Saturday, December 8, 2007
God's Wealth is circulating in my (our) life. God's Wealth flows to me (us) and through me (us) in avalanches of Abundance. All my (our) needs, desires and goals are instantly met, because I am (we are) one with God, and God is my (our) infinite and abundant supply, and God is everything.
on june 8, 2002, i finally walked out on a 10-year sick marriage that wasn't really a marriage in the real sense. at that time, i had my three young kids-- aged 9, 4 and 2-- to take care of on my own as the ex was on belligerent status with support, and saddled with heavy marital debts. knowing him, i cut a quick deal with the ex: "i take the kids, the house and all the debts, you just take the car and leave." of course, he was quick to take the offer.
it has been a long, hard, uphill climb just to get back on my feet again, especially during the first two years. i turned nights into days taking on any extra freelance writing work i could get, just to keep body and soul and my children together. at one point, i almost gave up. one night, after calculating my budget again and seeing how the ends could never possibly meet through my own efforts alone. i looked at my sleeping children contemplating how it might be like if i just put us all to sleep, for good.
thank God i fell asleep (naturally) while contemplating that unnatural thought. that darkest night of my Soul made me finally realize, though, that even if i might have hit rock bottom, my children haven't seemed to have realized and felt it yet, as they remained happy and loving and bright. (throughout the long struggle, i consciously made a supreme effort to keep my fears and anxieties to my self, and stuck my chin up and put up a brave, bold, cheerful, hopeful face with them.)
it struck me then that maybe, it was really just all in the mind-- in my mind particularly. even if we had very little money, they lived happily and healthily with me, so why should i still cling to my fears and worries? times maybe tight but we didn't have to live with tight faces and behaviors, too. we were still free, in that sense, to choose to still live in joy and gratitude, even if and despite of.
this little prayer/mantra above-- along with several other resources i found on the net just to keep my mind diverted from present circumstances and to focus on reaching out for higher, better things and times to come, to sustain hope-- is attributed to Tony Robbins but im not so sure, as i forgot now where i first found it.

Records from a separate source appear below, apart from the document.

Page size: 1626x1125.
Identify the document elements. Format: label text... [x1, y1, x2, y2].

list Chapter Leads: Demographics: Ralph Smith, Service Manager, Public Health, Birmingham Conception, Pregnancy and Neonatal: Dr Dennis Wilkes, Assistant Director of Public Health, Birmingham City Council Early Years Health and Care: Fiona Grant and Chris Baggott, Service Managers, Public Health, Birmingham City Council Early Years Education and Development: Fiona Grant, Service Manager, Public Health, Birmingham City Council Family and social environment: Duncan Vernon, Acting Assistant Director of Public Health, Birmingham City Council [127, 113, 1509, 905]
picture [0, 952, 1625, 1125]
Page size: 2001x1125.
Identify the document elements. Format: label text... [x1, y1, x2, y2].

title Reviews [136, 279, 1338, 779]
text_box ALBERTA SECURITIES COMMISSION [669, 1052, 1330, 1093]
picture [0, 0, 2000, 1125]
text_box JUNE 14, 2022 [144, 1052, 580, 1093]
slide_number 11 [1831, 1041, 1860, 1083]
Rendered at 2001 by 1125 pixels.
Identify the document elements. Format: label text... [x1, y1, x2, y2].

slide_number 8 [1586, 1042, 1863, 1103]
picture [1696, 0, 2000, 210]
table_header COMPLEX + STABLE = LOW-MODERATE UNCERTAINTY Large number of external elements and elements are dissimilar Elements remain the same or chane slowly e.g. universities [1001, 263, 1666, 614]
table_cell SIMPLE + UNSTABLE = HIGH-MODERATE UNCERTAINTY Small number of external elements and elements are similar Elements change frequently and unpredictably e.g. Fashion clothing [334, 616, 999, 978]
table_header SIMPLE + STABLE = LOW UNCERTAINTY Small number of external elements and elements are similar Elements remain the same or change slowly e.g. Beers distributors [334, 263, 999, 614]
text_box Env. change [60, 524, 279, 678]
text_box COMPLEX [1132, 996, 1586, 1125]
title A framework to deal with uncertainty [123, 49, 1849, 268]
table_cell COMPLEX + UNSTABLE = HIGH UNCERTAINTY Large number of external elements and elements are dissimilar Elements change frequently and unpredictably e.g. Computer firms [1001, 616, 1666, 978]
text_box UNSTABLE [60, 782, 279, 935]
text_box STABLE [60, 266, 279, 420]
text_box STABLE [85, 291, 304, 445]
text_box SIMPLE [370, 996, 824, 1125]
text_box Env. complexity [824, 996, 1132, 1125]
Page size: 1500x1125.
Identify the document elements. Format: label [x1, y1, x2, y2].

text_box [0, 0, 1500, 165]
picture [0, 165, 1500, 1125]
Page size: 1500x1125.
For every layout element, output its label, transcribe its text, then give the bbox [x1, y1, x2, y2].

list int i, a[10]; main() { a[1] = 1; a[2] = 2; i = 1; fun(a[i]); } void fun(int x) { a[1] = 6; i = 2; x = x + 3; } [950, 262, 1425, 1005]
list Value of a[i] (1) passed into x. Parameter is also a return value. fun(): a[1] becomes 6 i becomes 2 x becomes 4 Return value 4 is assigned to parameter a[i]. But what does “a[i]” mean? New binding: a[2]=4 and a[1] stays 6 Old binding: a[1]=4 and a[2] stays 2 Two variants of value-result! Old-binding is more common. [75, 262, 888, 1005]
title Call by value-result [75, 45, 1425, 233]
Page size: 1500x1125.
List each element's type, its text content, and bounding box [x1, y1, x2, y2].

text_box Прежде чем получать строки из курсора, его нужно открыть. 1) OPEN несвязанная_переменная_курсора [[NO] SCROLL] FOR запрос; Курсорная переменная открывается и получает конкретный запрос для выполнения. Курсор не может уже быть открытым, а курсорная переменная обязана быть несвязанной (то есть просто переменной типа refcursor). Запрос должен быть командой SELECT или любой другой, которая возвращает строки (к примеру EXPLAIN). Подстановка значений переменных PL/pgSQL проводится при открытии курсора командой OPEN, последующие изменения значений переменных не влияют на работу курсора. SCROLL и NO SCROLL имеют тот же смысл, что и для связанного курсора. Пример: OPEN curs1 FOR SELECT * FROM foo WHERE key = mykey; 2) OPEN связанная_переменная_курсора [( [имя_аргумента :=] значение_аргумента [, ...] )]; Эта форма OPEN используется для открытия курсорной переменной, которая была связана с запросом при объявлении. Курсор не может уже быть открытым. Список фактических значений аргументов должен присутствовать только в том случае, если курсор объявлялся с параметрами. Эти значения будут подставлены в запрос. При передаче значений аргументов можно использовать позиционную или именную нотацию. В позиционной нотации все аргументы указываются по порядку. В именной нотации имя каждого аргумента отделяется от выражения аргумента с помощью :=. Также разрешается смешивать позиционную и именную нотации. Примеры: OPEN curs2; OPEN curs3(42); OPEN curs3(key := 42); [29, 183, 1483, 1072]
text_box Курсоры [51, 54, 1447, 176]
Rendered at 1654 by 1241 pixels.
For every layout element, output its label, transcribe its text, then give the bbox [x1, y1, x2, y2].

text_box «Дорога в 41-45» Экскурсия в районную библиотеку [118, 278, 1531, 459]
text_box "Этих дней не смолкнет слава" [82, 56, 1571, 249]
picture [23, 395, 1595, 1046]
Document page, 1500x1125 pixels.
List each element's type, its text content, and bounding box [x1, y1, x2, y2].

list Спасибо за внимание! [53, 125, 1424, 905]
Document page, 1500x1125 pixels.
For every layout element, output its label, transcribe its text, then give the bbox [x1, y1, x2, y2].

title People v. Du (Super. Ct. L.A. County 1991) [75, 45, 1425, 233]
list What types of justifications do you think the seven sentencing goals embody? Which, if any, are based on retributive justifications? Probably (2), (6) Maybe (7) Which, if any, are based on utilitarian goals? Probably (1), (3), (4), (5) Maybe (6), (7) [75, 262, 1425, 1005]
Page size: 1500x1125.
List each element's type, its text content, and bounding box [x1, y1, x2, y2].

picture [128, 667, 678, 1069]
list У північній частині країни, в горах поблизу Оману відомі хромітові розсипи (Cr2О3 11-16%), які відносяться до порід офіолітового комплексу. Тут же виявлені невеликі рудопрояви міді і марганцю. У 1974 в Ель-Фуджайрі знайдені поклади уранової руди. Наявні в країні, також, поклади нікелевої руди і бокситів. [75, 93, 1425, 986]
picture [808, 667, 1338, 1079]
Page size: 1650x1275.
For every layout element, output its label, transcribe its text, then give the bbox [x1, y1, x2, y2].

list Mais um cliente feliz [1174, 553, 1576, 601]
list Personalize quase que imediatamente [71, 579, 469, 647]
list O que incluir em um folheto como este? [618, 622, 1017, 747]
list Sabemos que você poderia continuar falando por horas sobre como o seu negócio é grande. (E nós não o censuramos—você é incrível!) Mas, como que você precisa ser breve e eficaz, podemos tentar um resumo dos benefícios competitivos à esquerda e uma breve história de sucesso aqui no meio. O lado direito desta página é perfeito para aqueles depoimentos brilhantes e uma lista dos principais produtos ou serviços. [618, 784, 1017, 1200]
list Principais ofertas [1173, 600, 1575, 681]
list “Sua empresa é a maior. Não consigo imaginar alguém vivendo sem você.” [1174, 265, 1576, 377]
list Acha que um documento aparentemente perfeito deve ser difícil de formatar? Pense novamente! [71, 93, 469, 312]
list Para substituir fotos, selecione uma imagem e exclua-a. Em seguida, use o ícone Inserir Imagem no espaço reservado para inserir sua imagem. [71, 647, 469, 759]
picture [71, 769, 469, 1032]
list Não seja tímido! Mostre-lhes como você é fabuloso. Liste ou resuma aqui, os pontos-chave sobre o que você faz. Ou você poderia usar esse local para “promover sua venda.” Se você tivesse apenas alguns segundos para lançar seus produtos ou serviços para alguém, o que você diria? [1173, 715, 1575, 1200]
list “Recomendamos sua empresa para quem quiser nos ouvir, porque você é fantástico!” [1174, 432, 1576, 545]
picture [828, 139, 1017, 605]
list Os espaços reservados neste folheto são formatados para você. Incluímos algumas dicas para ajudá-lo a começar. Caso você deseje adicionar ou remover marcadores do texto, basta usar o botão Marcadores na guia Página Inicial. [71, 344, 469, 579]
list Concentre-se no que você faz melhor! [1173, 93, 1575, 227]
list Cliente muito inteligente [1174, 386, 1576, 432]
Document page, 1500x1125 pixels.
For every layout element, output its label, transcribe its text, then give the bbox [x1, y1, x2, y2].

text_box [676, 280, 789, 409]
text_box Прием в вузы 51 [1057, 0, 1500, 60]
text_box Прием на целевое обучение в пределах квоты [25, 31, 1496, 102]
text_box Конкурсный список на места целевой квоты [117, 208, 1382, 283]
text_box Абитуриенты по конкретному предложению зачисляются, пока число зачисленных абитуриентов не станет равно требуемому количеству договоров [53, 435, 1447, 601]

anyway, the use of the prayer/mantra is more effective if written at least 20x a day, 10x in the morning and 10x in the evening just before retiring. (one could do more, of course.)
anyway, just to keep myself from totally giving in to despair, i played this little game/experiment with my self by following the instructions (what more could i lose anyway?). and so i wrote the mantra 20x a day in my journal as instructed, even as i was still feeling fearful and anxious everyday.
gradually, though, the physical act of writing it down and focusing on it for at least 20x a day caused changes in me, particularly in my mental state and focus and in my outlook.
the physical act of writing it down made it more and more real, even if just in my mind.
i started thinking, seeing and behaving as if God's Wealth is really in my life, right now.
i started being and feeling more grateful and less fearful. because of the shift in my consciousness and focus, i started seeing more opportunities and doors opening where i would have previously not seen before.
because of this, i started acting more confident, optimistic and proactive, following inspired hunches, keeping faith and continuing to treat people well, despite circumstances and other people's trying behaviors.
more and more, this mantra, along with other tools i learned along the way, helped me clear and heal my self of old, outworn and error thoughts and habits about living life, and living Life Abundantly, even as i developed a deeper, richer spiritual life and relationship with my God.
today, five and a half years later, i am able to take a year's unpaid leave off from my regular job, and just follow my heart, doing what i've always wanted to do-- writing, traveling, enjoying my kids and home and friends, loving and being loved by my Special Someone, totally free to remarry again if i choose to as my previous marriage has been annulled both legally and sacramentally and (surprise, surprise!) even having a friendly, peaceful relationship with the ex (!).
i've also won two national awards along the way for two children's stories i've written and which were subsequently published to critical and market success in my country, aside from having grown two or three more separate but complementary and parallel careers which provide me with multiple streams of income.
now, i'm just basically taking even better care of my self as i discern and explore the next steps and my succeeding Path in Life for me.
i created this blog to share with others that indeed, a Life of Abundance is possible and close at hand!
i also created this blog to share all the many lessons and tools i've learned along the way to create this Abundant Life.
i hope i am able to pay it forward in this way, too.